WHAT YOU WILL DO :: Update the femto node text from "In some aspects, a node" down to "paging, or service." so that "deployment" reads "configuration".
-- Start DOCUMENT SECTION --
Fig. 13 is an example of a system 1300 that illustrates how one or more femto nodes can be deployed in a network environment (e.g., system 1200). System 1300 includes a plurality of femto nodes 1310 (e.g., femto nodes 1310A and 1310B) installed in a relatively small coverage area network environment (e.g., in one or more user residences 1330). Each femto node 1310 is coupled to a wide area network 1340 (e.g., the internet) and a mobile operator core network 1350 via a DSL router, a cable modem, a wireless link, or other connectivity means (not shown).

The owner of the femto node 1310 customizes mobile services, e.g., 3G mobile services, provided through the mobile operator core network 1350. Further, access terminal 1320 can operate in macro environments and in smaller area coverage (e.g., residential) network environments. That is, depending on the current location of the access terminal 1320, the access terminal 1320 may be served by a macro cell access point 1360 associated with a mobile operator core network 1350, or by any one of a set of femto nodes 1310 (e.g., femto nodes 1310A and 1310B located in a corresponding user residence 1330). For example, when a user is outside his home, he is served by a standard macro access point (e.g., access point 1360), while when the user is near or inside his home, he is served by a femto node (e.g., node 1310A). Here, femto node 1310 may be backward compatible with previous access terminal 1320.

In some aspects, a node (e.g., a femto node) is restricted. For example, a given femto node provides a particular service for a particular access terminal. In a deployment referred to as restricted (or closed) association, a given access terminal is served only by a macro cell mobile network and a defined set of femto nodes (e.g., femto node 1310 located in corresponding user residence 1330). In some embodiments, the node is restricted to not provide at least one of the following to at least one node: signaling, data access, registration, paging, or service.

In some aspects, a restricted femto node (also referred to as a closed subscriber group home node B) is a node that provides service to a restricted offered set of access terminals. This arrangement may be temporarily or permanently extended as desired. In some aspects, a closed subscriber group ("CSG") may be defined as a set of access points (e.g., femto nodes) that share a common access control list for access terminals. The channel on which all femto nodes (or all restricted femto nodes) in an area operate is called a femto channel.
-- End DOCUMENT SECTION --
-- Start ROWS --
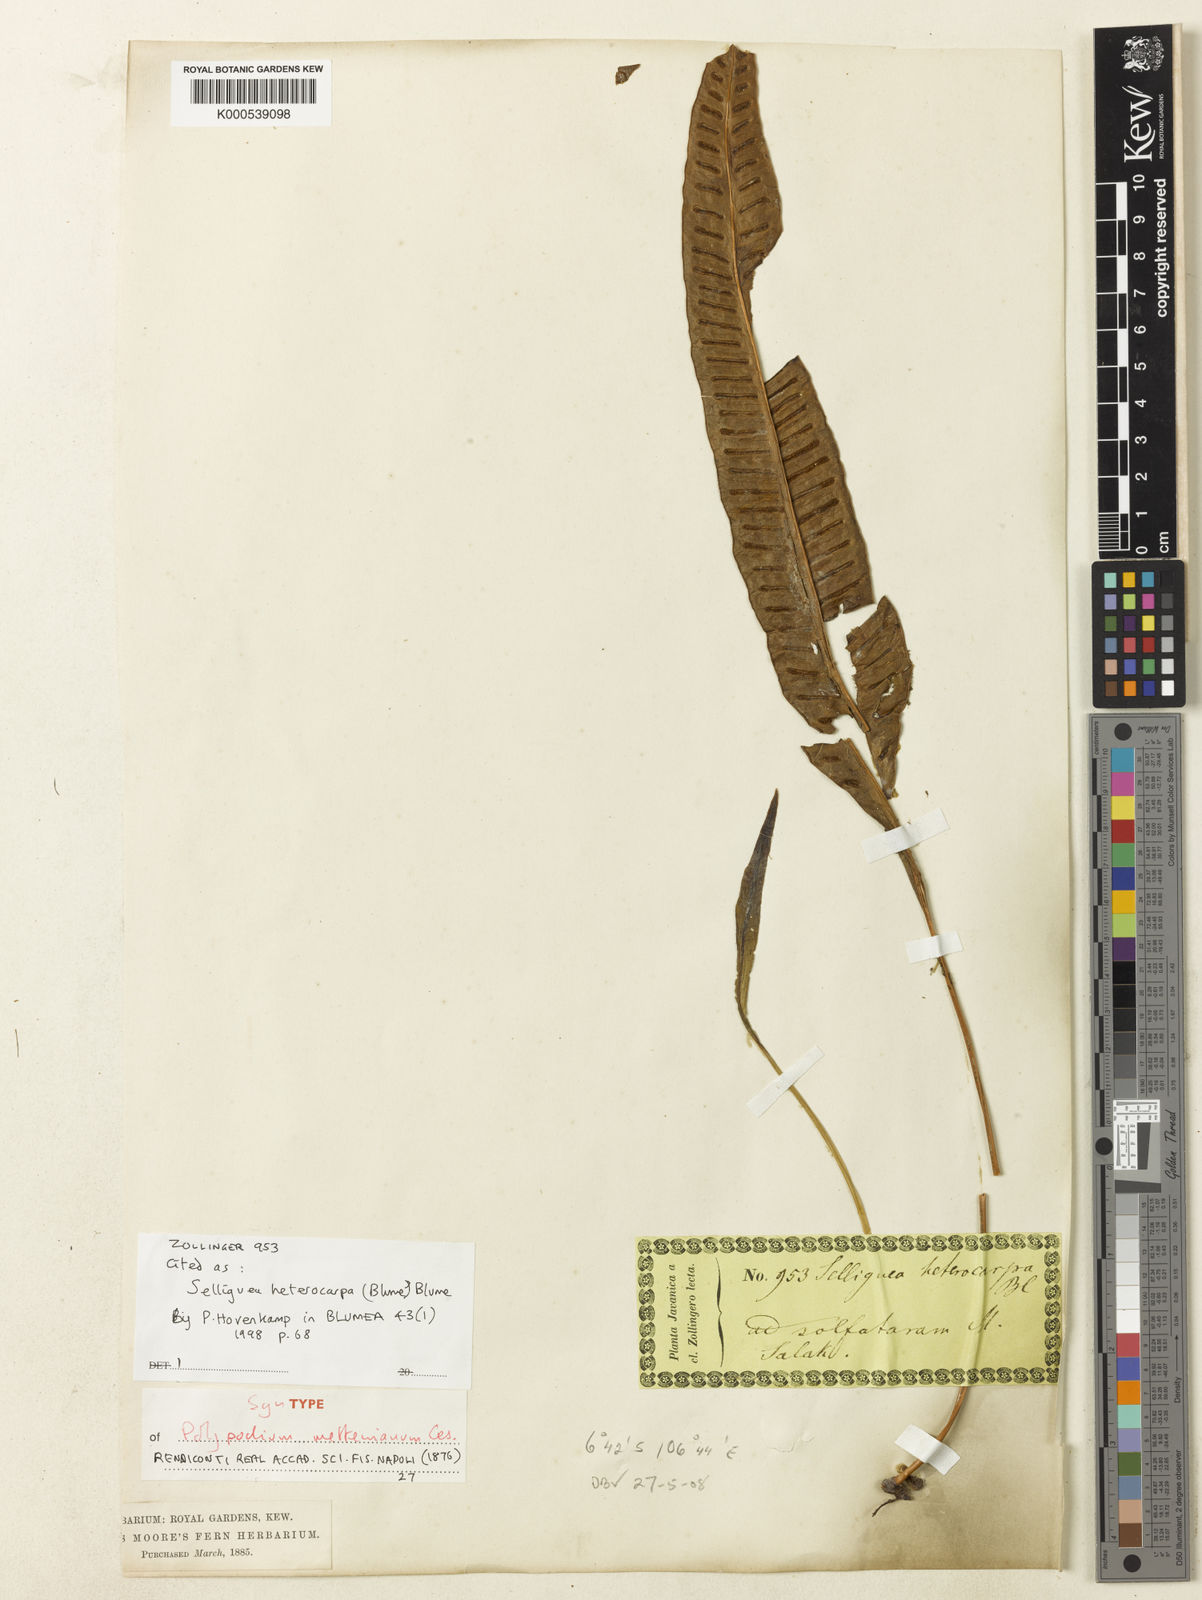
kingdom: Plantae
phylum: Tracheophyta
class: Polypodiopsida
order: Polypodiales
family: Polypodiaceae
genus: Selliguea
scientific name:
-- End ROWS --
RESULT ::
In some aspects, a node (e.g., a femto node) is restricted. For example, a given femto node provides a particular service for a particular access terminal. In a configuration referred to as restricted (or closed) association, a given access terminal is served only by a macro cell mobile network and a defined set of femto nodes (e.g., femto node 1310 located in corresponding user residence 1330). In some embodiments, the node is restricted to not provide at least one of the following to at least one node: signaling, data access, registration, paging, or service.